▶ **Task prompt**: All entries must come back exactly as given, with no pictures in the copy.
------ Extracted material ------
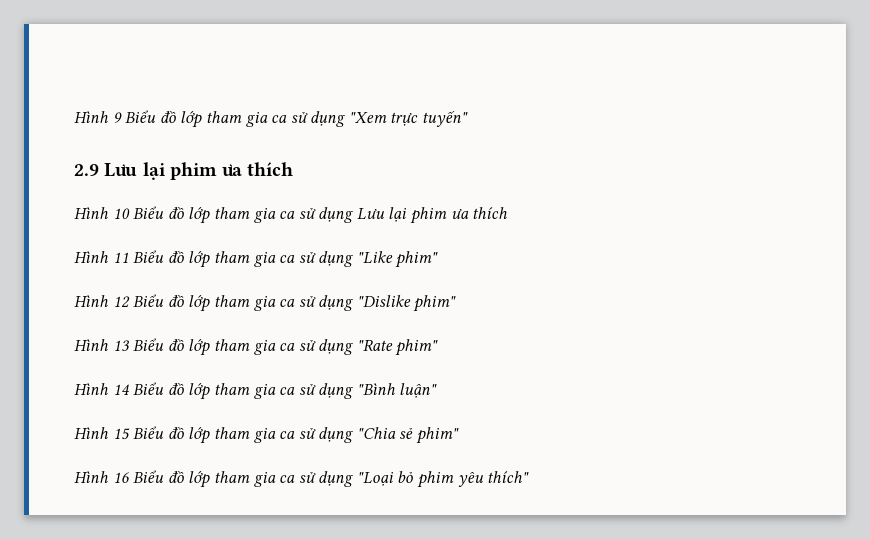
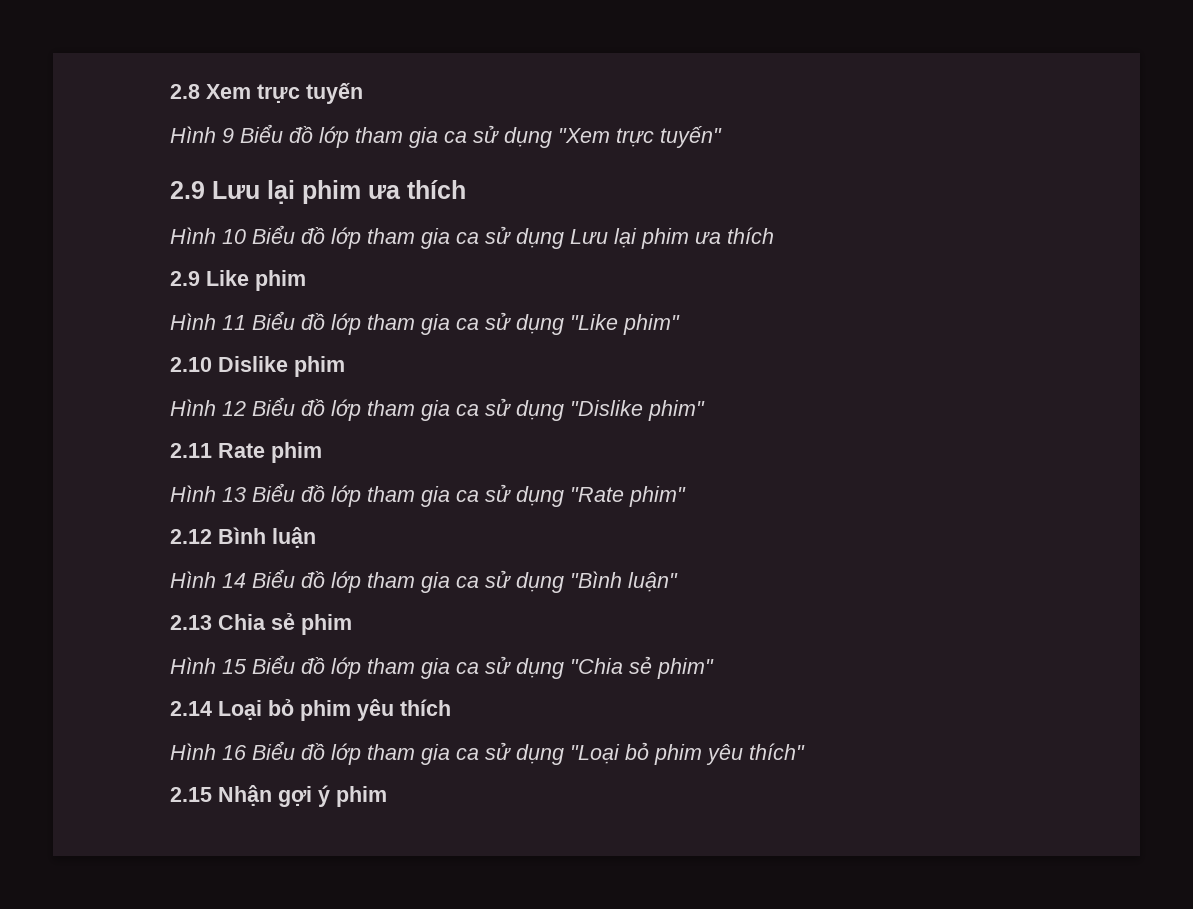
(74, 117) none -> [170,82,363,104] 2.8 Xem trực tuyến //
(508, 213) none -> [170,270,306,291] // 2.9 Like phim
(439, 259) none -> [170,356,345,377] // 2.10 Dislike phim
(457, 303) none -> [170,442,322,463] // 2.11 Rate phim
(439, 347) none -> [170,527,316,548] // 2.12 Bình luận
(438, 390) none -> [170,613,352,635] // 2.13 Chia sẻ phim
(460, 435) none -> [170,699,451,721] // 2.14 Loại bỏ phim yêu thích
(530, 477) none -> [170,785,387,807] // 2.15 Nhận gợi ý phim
------
▶ **Answer for the task**:
(74, 117) none -> [170,82,363,104] 2.8 Xem trực tuyến //
(508, 213) none -> [170,270,306,291] // 2.9 Like phim
(439, 259) none -> [170,356,345,377] // 2.10 Dislike phim
(457, 303) none -> [170,442,322,463] // 2.11 Rate phim
(439, 347) none -> [170,527,316,548] // 2.12 Bình luận
(438, 390) none -> [170,613,352,635] // 2.13 Chia sẻ phim
(460, 435) none -> [170,699,451,721] // 2.14 Loại bỏ phim yêu thích
(530, 477) none -> [170,785,387,807] // 2.15 Nhận gợi ý phim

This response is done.